With ongoing convection upstream across the NY / Canadian border and into the interior Northeast this morning, it’ll temporarily stymie surface heating and favorable buoyancy until this afternoon. We can see this through the cooling of cloud tops across this region below.
At 500mb, it’s quite obvious that a shortwave trough will lift toward the east / northeast across New England, providing forcing via positive vorticity advection. Furthermore, there’s also a jet streak that is juxtaposed to the trough and adjacent to New England, further enhancing divergence aloft.
Thanks to the wonderful meteorologists at the Weather Prediction Center (WPC) with their surface analysis forecasts, we can see that now at the surface, a low pressure shifts into Maine. A warm front surges northward, rendering all areas within the warm sector. It’s near the triple point that low level shear is enhanced due to pressure falls, and this is where we can expect possibly tornadoes and rotating updrafts; thereby it puts areas across NY, VT, NH, and into ME at the greater tornado potential.

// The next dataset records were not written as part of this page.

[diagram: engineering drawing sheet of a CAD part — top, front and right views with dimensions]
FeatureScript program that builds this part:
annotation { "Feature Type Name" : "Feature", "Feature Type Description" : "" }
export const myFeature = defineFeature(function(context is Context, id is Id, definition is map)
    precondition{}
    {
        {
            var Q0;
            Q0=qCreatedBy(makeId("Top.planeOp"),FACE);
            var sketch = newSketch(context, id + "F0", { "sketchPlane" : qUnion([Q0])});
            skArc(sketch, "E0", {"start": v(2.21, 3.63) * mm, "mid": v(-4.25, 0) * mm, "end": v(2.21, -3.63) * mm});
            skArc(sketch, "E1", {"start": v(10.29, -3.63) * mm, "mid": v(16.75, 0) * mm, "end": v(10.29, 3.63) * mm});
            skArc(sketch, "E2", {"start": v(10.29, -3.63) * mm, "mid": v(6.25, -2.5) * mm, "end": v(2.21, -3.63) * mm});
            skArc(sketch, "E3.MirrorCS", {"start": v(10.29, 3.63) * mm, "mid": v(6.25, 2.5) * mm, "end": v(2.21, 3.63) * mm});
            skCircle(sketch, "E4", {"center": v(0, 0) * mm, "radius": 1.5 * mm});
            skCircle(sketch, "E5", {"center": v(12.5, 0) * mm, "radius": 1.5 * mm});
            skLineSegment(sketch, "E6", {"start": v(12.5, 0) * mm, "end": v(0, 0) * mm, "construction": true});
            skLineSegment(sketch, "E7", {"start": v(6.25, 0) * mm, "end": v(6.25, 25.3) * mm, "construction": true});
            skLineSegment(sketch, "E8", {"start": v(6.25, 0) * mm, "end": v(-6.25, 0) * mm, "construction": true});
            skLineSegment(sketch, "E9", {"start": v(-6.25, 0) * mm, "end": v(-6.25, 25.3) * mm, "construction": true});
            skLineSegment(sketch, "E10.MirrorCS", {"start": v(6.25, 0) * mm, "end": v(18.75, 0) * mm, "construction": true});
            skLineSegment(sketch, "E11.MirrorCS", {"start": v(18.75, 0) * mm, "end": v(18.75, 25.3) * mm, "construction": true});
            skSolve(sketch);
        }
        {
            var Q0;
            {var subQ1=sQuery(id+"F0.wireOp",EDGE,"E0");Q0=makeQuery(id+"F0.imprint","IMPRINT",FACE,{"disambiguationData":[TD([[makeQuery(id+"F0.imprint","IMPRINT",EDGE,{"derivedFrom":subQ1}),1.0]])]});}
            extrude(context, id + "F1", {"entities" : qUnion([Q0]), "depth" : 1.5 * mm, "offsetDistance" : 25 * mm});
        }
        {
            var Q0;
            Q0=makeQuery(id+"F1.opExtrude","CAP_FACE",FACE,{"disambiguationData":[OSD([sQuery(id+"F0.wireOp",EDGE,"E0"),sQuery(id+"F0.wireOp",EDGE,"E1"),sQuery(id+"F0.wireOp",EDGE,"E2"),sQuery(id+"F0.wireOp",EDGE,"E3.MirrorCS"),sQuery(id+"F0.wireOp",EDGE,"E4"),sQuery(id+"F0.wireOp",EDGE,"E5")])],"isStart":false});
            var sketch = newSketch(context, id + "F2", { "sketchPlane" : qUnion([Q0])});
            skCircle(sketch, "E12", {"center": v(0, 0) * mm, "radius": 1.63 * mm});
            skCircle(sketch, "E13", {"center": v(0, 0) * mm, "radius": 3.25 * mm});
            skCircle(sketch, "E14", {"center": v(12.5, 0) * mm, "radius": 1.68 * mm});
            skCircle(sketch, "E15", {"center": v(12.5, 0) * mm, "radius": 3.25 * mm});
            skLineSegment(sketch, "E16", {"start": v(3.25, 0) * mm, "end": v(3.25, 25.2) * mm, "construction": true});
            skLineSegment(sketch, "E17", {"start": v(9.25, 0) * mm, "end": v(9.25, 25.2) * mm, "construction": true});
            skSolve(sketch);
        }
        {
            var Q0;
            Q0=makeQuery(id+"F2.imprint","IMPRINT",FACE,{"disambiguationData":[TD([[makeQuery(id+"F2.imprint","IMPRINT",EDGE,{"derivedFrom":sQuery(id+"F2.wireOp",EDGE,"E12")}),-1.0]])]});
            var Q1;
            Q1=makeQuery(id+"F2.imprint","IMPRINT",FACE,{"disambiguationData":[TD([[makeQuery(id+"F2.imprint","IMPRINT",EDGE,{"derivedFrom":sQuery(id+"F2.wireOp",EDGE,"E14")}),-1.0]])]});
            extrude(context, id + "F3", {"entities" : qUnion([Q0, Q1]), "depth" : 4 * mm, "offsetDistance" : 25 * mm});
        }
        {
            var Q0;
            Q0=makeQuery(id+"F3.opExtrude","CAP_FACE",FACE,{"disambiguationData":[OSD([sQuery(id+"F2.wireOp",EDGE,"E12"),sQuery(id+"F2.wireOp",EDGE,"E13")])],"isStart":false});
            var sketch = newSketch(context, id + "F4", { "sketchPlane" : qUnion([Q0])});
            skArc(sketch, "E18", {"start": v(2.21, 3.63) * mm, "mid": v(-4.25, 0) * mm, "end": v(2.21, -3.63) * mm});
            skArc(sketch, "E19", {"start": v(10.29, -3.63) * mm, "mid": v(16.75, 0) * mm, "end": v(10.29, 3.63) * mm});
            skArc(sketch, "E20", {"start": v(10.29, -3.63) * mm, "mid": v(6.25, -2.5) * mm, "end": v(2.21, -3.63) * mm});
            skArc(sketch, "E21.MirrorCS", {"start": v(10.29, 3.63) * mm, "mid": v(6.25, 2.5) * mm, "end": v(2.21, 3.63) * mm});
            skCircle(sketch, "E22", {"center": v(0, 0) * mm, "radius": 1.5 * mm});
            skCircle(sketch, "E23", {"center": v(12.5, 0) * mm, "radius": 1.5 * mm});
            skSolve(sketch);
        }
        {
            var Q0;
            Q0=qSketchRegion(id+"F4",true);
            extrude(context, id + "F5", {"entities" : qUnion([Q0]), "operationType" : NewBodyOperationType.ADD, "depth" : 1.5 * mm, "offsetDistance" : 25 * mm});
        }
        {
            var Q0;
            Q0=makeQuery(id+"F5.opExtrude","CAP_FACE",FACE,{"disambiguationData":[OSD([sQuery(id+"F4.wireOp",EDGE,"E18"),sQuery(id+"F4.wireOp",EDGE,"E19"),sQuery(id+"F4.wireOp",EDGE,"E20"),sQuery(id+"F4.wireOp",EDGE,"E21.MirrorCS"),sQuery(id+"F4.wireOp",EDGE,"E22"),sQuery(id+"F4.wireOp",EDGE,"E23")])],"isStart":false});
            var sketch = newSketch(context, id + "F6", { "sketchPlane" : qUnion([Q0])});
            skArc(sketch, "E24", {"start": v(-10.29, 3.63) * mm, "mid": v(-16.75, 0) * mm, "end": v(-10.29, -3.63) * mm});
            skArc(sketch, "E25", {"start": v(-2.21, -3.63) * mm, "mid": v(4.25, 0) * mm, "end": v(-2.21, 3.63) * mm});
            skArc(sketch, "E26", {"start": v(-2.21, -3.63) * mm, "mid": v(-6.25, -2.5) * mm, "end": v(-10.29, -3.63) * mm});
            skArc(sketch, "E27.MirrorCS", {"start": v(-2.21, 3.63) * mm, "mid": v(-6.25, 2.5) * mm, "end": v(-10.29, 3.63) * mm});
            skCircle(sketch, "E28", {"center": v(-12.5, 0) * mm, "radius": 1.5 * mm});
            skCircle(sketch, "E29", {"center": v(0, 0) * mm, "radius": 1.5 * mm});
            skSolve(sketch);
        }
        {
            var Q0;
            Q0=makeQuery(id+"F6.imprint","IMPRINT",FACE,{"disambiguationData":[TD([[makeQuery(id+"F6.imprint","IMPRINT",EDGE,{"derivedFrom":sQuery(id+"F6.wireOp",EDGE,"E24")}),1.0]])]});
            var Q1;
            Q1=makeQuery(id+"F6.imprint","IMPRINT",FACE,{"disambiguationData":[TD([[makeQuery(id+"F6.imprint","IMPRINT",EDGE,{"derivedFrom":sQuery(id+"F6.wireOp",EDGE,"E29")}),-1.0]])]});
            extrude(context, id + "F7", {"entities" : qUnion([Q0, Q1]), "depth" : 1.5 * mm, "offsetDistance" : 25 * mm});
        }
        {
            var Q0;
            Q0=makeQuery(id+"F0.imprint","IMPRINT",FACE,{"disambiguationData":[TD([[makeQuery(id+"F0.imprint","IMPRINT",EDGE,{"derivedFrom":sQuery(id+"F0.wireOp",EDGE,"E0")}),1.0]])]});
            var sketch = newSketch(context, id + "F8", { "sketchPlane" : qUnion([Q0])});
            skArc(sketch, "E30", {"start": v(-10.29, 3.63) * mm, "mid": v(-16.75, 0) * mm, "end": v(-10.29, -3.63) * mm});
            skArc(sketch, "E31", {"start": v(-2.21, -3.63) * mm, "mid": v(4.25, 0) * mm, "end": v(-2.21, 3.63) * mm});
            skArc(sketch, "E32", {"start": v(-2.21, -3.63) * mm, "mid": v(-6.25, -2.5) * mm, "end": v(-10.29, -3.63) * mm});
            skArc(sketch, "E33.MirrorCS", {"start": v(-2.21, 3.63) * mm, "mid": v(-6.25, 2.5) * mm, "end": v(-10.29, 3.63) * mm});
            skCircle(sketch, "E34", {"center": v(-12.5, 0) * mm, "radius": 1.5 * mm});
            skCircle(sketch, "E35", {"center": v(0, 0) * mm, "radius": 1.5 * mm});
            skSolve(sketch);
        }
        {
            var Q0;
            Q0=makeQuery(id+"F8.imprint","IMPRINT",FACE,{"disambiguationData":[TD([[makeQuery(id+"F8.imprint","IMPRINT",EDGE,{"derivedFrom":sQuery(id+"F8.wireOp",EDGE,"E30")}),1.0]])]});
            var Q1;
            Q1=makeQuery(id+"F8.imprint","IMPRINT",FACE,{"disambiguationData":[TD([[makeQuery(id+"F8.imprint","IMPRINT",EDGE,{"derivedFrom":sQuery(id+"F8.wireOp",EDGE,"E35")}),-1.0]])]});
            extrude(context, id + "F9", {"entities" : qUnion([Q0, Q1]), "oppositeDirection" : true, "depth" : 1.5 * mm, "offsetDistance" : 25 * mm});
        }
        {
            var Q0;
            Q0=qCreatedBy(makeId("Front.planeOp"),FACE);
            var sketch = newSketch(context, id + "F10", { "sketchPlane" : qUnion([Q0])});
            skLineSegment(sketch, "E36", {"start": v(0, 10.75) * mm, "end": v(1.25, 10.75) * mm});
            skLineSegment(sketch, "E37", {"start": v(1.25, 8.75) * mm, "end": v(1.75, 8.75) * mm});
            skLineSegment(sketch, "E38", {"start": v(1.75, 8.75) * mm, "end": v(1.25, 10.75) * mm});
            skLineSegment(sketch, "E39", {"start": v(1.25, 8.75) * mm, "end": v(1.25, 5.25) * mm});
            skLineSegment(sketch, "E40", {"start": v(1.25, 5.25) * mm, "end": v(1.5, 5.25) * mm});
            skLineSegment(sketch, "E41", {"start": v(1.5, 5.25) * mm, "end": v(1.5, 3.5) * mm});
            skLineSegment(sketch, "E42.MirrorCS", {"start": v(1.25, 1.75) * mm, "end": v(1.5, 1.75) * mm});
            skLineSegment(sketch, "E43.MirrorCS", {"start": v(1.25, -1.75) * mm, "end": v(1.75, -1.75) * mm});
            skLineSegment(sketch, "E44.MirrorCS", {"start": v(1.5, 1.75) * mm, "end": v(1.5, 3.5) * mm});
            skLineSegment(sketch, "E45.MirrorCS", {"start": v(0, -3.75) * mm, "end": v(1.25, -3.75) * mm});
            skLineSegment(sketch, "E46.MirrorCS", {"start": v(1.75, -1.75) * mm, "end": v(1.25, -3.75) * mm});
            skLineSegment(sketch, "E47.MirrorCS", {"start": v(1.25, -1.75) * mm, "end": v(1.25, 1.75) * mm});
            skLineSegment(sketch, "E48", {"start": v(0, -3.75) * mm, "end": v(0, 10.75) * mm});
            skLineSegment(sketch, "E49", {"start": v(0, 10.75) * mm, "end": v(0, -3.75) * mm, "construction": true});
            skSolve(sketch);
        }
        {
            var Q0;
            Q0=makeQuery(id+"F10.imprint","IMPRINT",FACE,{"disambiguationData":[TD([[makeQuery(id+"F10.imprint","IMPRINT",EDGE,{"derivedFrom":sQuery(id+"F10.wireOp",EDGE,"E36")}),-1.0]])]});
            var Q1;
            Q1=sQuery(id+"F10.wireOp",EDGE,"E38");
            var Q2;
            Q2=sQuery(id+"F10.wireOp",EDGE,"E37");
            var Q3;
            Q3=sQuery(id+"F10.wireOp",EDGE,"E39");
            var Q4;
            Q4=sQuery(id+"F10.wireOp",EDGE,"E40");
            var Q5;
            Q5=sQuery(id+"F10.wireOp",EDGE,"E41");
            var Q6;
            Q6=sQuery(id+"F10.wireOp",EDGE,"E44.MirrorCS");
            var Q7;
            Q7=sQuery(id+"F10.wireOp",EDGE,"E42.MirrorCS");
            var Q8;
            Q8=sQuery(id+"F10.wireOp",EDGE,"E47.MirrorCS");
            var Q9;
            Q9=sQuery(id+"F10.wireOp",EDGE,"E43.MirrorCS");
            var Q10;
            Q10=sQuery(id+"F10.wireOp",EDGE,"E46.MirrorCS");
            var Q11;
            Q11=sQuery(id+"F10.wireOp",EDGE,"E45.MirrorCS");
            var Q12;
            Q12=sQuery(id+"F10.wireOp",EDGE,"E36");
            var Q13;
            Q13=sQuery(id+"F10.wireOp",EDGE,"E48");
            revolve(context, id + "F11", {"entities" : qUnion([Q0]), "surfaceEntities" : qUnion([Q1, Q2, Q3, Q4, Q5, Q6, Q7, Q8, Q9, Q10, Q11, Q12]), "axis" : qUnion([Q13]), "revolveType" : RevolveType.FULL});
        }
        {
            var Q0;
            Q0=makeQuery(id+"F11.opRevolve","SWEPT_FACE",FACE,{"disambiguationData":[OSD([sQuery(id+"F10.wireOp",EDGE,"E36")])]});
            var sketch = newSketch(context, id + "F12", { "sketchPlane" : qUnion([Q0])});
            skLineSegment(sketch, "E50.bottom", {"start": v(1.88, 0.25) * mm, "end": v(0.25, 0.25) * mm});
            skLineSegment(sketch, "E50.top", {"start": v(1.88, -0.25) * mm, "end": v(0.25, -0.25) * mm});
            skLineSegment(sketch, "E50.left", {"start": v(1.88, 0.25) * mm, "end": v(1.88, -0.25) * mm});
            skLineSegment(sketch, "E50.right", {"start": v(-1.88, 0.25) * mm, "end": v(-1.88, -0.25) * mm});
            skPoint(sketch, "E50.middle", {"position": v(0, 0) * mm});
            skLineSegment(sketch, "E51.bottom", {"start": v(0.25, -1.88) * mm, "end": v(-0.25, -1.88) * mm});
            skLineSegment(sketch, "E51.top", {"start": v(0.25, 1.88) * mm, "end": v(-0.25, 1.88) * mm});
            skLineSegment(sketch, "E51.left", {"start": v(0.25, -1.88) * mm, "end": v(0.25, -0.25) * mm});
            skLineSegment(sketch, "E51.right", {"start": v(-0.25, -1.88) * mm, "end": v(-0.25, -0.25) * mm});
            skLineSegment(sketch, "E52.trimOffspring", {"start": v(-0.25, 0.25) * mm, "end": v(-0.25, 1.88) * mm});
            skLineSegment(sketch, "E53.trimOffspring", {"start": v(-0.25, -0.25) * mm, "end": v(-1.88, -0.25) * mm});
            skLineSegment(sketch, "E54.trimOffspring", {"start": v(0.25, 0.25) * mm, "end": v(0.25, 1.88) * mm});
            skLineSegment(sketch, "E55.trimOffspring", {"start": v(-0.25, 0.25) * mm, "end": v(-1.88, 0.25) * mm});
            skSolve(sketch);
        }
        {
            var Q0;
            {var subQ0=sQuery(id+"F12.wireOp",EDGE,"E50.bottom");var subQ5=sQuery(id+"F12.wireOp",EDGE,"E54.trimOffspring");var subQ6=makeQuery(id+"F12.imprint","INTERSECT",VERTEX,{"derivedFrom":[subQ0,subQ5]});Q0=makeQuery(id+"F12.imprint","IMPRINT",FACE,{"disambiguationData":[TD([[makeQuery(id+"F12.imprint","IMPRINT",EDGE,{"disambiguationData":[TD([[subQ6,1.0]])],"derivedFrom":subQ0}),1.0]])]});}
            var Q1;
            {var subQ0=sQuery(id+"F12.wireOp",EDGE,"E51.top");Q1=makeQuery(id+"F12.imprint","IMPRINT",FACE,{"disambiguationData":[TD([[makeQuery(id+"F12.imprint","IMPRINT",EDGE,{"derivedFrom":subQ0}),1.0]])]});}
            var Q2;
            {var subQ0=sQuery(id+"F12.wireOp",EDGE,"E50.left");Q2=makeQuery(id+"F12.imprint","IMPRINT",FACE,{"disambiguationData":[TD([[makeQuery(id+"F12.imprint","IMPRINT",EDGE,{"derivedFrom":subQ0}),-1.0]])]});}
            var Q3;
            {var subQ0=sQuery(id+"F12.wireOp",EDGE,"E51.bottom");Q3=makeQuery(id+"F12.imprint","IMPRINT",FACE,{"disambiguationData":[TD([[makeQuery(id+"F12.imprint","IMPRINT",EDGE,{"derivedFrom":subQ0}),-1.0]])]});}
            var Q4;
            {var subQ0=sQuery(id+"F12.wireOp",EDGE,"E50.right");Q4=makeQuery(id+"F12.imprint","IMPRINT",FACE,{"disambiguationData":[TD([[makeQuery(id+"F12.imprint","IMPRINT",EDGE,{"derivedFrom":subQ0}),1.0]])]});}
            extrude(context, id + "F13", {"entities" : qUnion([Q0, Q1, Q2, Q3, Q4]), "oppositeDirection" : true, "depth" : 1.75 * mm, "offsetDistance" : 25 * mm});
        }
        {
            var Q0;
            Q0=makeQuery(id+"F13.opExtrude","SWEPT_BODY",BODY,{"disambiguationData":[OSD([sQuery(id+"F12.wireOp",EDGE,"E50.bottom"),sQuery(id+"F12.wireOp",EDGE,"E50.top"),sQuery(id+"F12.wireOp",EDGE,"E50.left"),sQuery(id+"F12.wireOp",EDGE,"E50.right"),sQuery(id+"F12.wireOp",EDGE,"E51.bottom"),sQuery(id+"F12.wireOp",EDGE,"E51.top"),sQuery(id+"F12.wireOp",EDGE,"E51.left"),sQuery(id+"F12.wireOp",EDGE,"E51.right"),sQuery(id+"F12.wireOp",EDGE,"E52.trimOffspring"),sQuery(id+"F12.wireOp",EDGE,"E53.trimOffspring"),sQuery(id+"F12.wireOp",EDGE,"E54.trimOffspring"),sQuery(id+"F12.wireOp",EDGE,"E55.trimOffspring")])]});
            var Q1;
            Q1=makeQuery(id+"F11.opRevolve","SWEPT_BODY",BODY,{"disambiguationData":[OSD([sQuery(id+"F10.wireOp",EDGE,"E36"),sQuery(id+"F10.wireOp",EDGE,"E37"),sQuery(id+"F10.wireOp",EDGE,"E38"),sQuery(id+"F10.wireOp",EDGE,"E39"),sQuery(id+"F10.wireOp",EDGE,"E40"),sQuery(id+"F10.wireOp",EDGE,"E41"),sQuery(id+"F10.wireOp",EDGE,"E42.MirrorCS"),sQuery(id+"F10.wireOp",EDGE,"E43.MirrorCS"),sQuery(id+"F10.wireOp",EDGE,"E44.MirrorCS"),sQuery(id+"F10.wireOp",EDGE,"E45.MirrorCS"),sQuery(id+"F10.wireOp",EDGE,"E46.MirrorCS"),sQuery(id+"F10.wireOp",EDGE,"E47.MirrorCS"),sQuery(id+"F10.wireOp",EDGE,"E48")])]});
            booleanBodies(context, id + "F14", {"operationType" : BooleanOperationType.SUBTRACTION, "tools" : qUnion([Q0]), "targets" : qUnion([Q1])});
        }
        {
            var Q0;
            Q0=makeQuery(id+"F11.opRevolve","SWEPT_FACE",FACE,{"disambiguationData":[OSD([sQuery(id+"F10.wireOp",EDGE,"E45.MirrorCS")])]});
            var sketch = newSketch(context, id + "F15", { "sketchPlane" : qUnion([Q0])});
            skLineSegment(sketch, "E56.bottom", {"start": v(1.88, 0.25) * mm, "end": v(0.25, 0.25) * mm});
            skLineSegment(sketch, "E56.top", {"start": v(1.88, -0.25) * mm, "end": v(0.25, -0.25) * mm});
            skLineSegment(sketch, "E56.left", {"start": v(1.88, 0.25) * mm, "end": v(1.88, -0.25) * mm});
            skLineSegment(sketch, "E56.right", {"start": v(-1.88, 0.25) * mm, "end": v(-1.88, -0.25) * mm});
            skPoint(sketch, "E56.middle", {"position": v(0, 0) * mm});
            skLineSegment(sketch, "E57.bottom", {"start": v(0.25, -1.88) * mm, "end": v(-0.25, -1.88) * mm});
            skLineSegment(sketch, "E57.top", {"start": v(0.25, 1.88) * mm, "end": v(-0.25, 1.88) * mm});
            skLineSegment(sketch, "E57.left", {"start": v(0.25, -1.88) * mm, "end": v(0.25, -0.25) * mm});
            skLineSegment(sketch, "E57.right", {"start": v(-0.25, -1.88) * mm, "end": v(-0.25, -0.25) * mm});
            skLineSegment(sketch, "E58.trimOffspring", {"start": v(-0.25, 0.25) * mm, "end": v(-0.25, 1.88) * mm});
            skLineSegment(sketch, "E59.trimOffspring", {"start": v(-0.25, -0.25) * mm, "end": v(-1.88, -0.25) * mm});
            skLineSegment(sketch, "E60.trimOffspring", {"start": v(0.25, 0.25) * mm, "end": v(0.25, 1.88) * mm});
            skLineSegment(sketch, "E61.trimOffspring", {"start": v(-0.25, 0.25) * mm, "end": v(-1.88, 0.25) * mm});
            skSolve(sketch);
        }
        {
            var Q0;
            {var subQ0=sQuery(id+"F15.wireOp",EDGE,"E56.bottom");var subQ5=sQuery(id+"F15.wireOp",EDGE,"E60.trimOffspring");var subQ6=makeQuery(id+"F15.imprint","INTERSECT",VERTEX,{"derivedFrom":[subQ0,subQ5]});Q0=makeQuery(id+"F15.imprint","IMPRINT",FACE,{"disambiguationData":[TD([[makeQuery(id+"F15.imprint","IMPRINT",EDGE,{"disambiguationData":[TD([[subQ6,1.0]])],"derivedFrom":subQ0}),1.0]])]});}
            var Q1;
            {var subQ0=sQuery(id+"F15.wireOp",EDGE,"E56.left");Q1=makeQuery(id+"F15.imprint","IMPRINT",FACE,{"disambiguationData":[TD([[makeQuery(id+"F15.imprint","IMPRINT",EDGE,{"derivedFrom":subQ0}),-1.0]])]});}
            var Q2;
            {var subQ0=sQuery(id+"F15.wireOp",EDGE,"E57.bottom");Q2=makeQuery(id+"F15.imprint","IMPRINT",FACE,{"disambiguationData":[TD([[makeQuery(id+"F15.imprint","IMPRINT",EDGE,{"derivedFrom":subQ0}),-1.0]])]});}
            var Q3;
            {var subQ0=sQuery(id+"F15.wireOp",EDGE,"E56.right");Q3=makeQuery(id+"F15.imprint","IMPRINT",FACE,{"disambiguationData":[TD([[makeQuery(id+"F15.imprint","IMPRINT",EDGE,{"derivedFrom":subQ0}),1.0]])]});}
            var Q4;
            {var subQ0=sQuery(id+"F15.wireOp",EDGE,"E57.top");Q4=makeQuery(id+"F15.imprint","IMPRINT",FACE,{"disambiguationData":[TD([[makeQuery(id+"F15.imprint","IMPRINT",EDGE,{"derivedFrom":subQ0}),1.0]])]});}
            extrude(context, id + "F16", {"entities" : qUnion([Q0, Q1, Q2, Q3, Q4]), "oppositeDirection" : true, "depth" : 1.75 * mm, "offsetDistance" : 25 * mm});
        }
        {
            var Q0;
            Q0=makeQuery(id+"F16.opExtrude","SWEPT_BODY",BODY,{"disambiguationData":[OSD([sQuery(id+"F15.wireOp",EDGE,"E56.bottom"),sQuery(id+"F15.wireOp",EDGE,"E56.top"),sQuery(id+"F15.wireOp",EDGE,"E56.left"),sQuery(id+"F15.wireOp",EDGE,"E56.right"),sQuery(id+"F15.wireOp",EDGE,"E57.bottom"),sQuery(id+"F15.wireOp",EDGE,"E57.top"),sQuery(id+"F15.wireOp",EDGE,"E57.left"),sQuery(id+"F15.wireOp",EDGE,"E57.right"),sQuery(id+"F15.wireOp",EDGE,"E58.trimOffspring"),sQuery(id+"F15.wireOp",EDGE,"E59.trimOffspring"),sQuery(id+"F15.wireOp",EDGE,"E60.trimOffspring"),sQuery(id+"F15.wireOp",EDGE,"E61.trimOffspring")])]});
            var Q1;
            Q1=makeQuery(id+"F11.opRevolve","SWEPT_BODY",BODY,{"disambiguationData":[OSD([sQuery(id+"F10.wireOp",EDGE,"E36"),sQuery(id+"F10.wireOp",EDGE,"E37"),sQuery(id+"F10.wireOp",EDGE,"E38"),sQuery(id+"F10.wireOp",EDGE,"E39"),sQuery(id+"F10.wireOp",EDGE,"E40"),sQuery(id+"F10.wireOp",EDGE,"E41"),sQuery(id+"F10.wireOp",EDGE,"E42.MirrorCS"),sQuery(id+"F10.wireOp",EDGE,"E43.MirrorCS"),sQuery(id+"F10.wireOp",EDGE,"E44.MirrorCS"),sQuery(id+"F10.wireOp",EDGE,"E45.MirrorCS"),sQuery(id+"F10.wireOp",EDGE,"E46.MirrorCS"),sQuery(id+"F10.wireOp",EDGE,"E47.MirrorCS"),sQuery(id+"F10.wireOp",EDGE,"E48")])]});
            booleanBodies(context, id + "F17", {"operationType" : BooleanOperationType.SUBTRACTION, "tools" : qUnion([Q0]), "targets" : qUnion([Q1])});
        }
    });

Once we see convective debris begin to clear and daytime heating becomes realized, this will quickly render favorable thermodynamics as instability builds. Denoted by 1000 – 1500 J/Kg of MLCAPE up to NH, VT, and ME (remember near the surface low as well), and shear magnitudes greater than 35 knots (especially further north across New England as opposed to further south into the Mid-Atlantic), we’ll be getting an environment supportive of supercells and multicells. Further south into the major metropolitan regions, the shear is slightly weaker and away from the “better” forcing, but with sufficient CAPE and wind shear, clusters and semi-discrete convective cells are still probable later this afternoon with the window for this area (i.e. NJ, PA, DE, MD) between 3 – 7 P.M. Further north, we’re looking at storms firing off around noon to 1 P.M. and continuing into the afternoon.
The HIRES NAM shows values exceeding 5 of the supercell composite parameter, which is indicative of a pretty solid chance of seeing supercell formation given a favorable environment further north into New England.
So putting this all together, we see our convective debris from upstream glide across the northern tier of the Northeast. Once this clears and the surface low shifts toward New England as the warm front surges as well, convection will begin to manifest further north by early this afternoon in conjunction with daytime heating (conditional on this as well). Expect discrete cells to fire off across upstate NY then proceed eastward as convection grows upscale. Further south, it’ll take some time, but multicell and discrete cells will occur likely across the higher terrain across the Appalachians before merging later this afternoon from PA down into VA. Hazards will mostly be large hail and damaging gusts, with the better chance for tornadoes as discussed further north across New England (CT, NH, VT, ME, and MA). It’s not to say an isolated tornado can’t occur further south, but as of now it’s more so the risk for wind and hail.
As always, be weather ready and prepared, especially with severe weather implications once again threatening.